Copy the compose.yml to your local machine
Execute the command
docker compose up -d
in your terminal.
Method 5: Run on Kubernetes or Clouds with SkyPilot#
More
To deploy on Kubernetes or 12+ clouds, you can use SkyPilot.
Install SkyPilot and set up Kubernetes cluster or cloud access: see SkyPilot’s documentation.

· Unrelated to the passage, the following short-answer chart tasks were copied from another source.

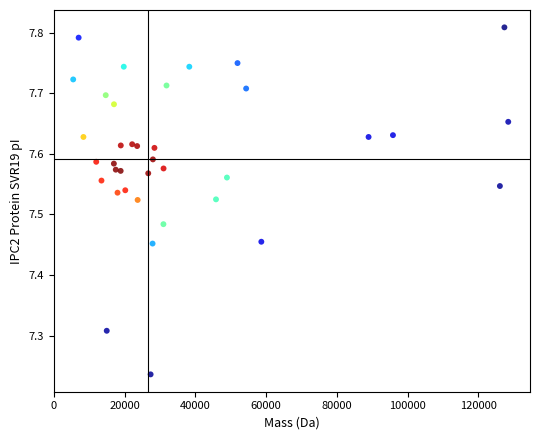

What is the range of Y values (max minus min)?

0.6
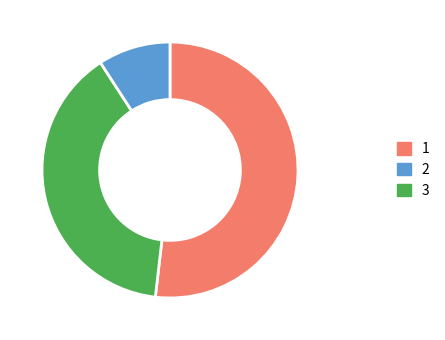

Does any single category account for the majority?

Yes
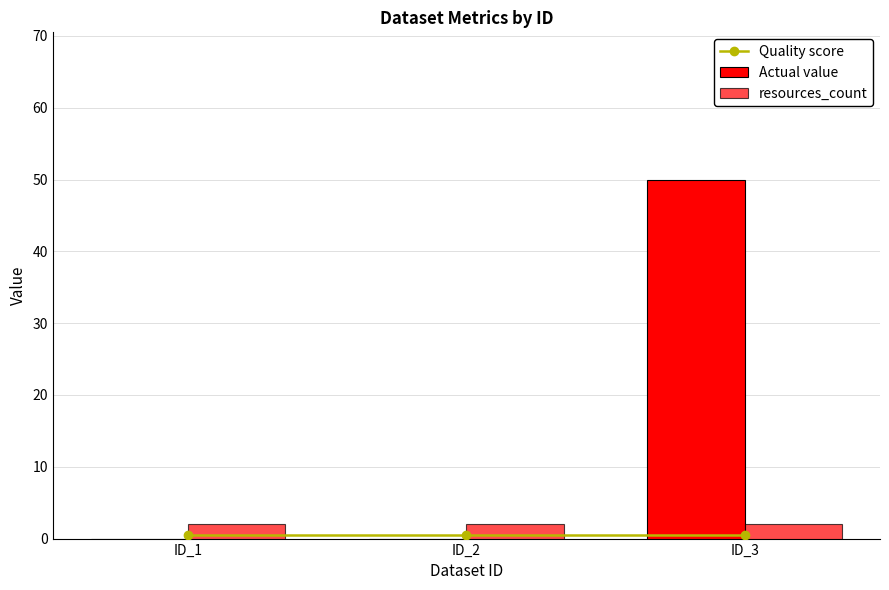

Read the resources_count value at ID_2.

2.0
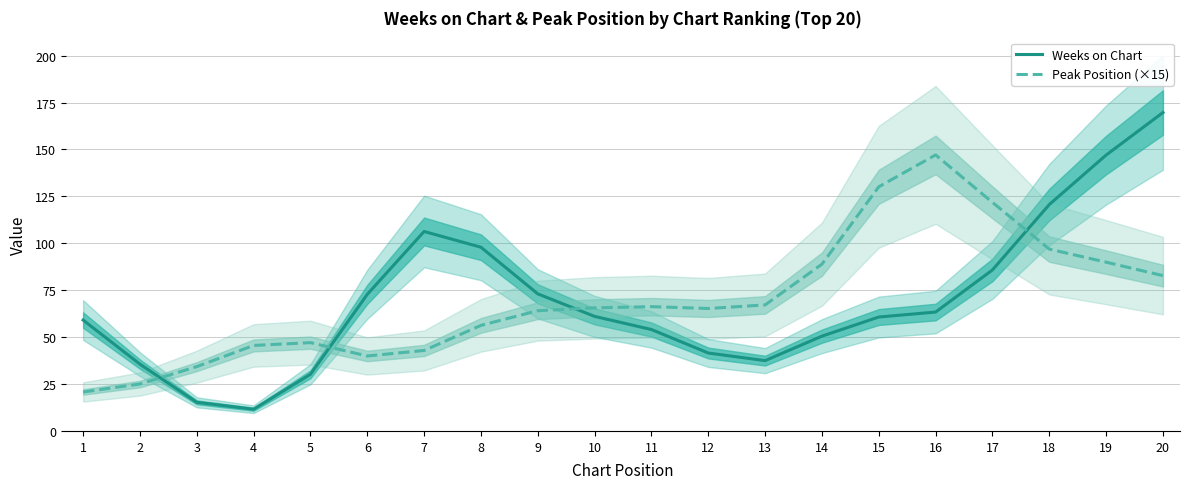

How many categories are shown in the chart?

20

Deploy on your own infra with a single command and get the HTTP API endpoint:
SkyPilot YAML: sglang.yaml
# sglang.yaml
envs:
HF_TOKEN: null
resources:
image_id: docker:lmsysorg/sglang:latest
accelerators: A100
ports: 30000
run: |
conda deactivate
python3 -m sglang.launch_server \
--model-path meta-llama/Llama-3.1-8B-Instruct \
--host 0.0.0.0 \
--port 30000
# Deploy on any cloud or Kubernetes cluster. Use --cloud <cloud> to select a specific cloud provider.
HF_TOKEN=<secret> sky launch -c sglang --env HF_TOKEN sglang.yaml
# Get the HTTP API endpoint
sky status --endpoint 30000 sglang
To further scale up your deployment with autoscaling and failure recovery, check out the SkyServe + SGLang guide.
Common Notes#
FlashInfer is the default attention kernel backend. It only supports sm75 and above. If you encounter any FlashInfer-related issues on sm75+ devices (e.g., T4, A10, A100, L4, L40S, H100), please switch to other kernels by adding
--attention-backend triton --sampling-backend pytorch
and open an issue on GitHub.If you only need to use OpenAI models with the frontend language, you can avoid installing other dependencies by using
pip install "sglang[openai]"
.The language frontend operates independently of the backend runtime. You can install the frontend locally without needing a GPU, while the backend can be set up on a GPU-enabled machine. To install the frontend, run
pip install sglang
, and for the backend, usepip install sglang[srt]
. This allows you to build SGLang programs locally and execute them by connecting to the remote backend.